### What is being asked
Copy the biotechnology text word for word, starting at "Biotechnology is sometimes" and ending at "of these classes.".

### Text section
Biotechnology is sometimes sorted into the following categories:

· When it is applied in the medical sciences, it is referred to as red biotechnology. This term includes conventional medications, diagnostics, and imaging agents derived from live plant or animal cells, as well as the application of biological matter as a treatment in itself. Some familiar examples of the latter include vaccines, insulin to combat diabetes, and the use of bone marrow to treat cancers. Both conventional biotechnology and rDNA are used to produce products in each of these classes.

· Green biotechnology refers to the use of biotechnology in agriculture, including micro-propagation, in which a plant is cultured from cells rather than a seed. Genetic modification of plants and animals has been accomplished over the last several millennia with selection, hybridization, tissue culture, and induced mutation techniques. But, during the last three decades, rDNA methods have also been used to alter the genetic structure of plants for various purposes.

· White Biotechnology is the use of these methods in industrial processes, to produce enzymes and biomass more efficiently than a conventional chemical process can. Enzymes are specialized proteins produced by living cells, where their function is to catalyze chemical reactions. Naturally produced enzymes have been used for decades in industrial processing, and a variety of old and new biotechnologies have been used to modify cell cultures to produce more efficient and effective enzymes.

· Biotechnology related to the ocean and aquatic organisms are referred to a blue biotechnology. Some examples of blue biotechnology products include fish proteins that have a natural antibiotic function, Omega-3 fatty acids and other nutrients derived from algae and seaweed, as well as farmed fish and other seafood species.

Is biotechnology safe?

Biotechnology is a set of tools, or enabling technologies, but it is neither inherently safe nor unsafe. But, while critics have charged that rDNA technology—sometimes known colloquially as genetic modification, genetic engineering, or bioengineering—is a fundamentally unsafe, untested, and unpredictable technology that it is likely to give rise to dangerous pathogens, “superweeds,” and other nasty outcomes, nothing could be further from the truth. As long ago as 1987, the U.S. National Academy of Sciences determined that the risks associated with the introduction of recombinant DNA-modified organisms are the same in kind as those associated with the introduction of unmodified organisms and organisms modified by other methods.

In 1989, a committee of the NAS’s National Research Council concluded that:

 

“Recombinant DNA methodology makes it possible to introduce pieces of DNA, consisting of either single or multiple genes, that can be defined in function and even in nucleotide sequence. With classical techniques of gene transfer, a variable number of genes can be transferred, the number depending on the mechanism of transfer; but predicting the precise number or the traits that have been transferred is difficult, and we cannot always predict the phenotypic expression [or characteristics] that will result. With organisms modified by molecular methods, we are in a better, if not perfect, position to predict the phenotypic expression.”

 

The mere fact that a biotech product—including a living organism, such as new plant variety—was developed with rDNA or more conventional techniques does not determine whether it is safe or dangerous; nor should it determine how the product or organism should be regulated. When considering how, or whether, such a product should be regulated, it is appropriate only to consider the actual characteristics of the product and how it is to be used.

### Extracted page text data

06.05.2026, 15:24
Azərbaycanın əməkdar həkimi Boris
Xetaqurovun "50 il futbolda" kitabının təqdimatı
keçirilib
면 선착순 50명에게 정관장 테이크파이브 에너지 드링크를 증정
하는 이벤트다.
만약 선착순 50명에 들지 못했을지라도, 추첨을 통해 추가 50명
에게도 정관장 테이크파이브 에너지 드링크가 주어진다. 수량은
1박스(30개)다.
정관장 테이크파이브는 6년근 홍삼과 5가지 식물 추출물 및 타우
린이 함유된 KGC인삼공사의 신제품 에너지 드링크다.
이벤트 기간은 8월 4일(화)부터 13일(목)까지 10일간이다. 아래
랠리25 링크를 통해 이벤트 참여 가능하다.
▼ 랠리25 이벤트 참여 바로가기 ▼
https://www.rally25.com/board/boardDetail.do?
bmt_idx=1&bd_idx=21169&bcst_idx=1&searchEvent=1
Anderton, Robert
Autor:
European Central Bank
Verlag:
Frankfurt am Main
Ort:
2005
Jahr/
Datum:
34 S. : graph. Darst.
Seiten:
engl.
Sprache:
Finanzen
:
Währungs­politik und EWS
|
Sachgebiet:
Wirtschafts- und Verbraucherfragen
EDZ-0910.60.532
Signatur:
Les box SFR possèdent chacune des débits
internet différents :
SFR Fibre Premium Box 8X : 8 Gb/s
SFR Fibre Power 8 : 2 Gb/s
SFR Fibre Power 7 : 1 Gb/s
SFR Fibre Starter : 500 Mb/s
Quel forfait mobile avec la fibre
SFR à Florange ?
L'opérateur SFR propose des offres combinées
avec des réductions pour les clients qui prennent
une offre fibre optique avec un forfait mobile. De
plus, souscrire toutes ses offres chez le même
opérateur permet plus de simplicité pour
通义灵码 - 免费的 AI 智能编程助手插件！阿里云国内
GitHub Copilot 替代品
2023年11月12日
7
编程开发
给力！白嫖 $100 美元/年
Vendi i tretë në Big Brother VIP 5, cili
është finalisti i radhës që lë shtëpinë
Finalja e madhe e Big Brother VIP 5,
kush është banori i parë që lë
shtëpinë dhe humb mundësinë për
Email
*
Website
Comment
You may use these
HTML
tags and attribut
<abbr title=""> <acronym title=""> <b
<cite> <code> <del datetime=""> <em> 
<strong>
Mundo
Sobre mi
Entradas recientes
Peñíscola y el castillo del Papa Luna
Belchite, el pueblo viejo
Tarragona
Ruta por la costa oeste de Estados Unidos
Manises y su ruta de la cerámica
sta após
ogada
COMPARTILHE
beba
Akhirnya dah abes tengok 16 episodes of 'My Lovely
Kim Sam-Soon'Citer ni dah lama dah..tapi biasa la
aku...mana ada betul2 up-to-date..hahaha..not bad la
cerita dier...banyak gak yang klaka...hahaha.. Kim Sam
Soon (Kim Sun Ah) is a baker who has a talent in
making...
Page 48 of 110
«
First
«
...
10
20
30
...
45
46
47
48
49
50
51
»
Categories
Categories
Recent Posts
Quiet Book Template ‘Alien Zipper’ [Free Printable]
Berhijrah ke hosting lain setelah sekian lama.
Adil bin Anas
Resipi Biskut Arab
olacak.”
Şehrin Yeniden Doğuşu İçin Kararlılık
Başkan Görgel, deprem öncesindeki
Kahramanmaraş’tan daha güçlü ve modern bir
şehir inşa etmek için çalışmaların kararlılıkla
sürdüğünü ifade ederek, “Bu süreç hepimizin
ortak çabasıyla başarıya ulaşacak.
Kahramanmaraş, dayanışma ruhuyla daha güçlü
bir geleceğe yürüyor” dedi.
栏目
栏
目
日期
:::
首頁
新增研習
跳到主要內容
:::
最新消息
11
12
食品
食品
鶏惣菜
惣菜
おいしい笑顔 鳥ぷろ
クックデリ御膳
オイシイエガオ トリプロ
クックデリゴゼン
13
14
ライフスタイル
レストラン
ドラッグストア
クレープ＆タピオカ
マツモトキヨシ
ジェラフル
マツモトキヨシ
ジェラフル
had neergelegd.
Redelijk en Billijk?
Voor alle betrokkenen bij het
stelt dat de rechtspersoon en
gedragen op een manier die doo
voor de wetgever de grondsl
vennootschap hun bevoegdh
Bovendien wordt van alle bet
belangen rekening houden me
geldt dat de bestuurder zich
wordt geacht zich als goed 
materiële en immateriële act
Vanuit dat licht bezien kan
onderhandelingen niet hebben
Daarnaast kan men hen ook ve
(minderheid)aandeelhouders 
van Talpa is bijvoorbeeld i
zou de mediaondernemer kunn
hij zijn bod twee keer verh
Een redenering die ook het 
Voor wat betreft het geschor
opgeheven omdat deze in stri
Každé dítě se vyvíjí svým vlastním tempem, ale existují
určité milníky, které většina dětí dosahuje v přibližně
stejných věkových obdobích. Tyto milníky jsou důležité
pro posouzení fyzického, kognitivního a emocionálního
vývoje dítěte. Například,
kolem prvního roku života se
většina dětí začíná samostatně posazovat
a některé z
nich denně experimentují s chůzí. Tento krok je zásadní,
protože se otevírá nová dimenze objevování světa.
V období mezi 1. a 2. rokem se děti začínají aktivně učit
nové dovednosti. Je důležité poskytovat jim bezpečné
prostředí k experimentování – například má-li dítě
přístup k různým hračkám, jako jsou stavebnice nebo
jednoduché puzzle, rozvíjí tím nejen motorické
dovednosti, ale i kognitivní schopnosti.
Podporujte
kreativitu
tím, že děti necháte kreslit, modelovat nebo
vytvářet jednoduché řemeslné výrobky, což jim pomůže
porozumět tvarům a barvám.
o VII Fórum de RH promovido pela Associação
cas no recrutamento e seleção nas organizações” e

### Response area
Biotechnology is sometimes sorted into the following categories:

· When it is applied in the medical sciences, it is referred to as red biotechnology. This term includes conventional medications, diagnostics, and imaging agents derived from live plant or animal cells, as well as the application of biological matter as a treatment in itself. Some familiar examples of the latter include vaccines, insulin to combat diabetes, and the use of bone marrow to treat cancers. Both conventional biotechnology and rDNA are used to produce products in each of these classes.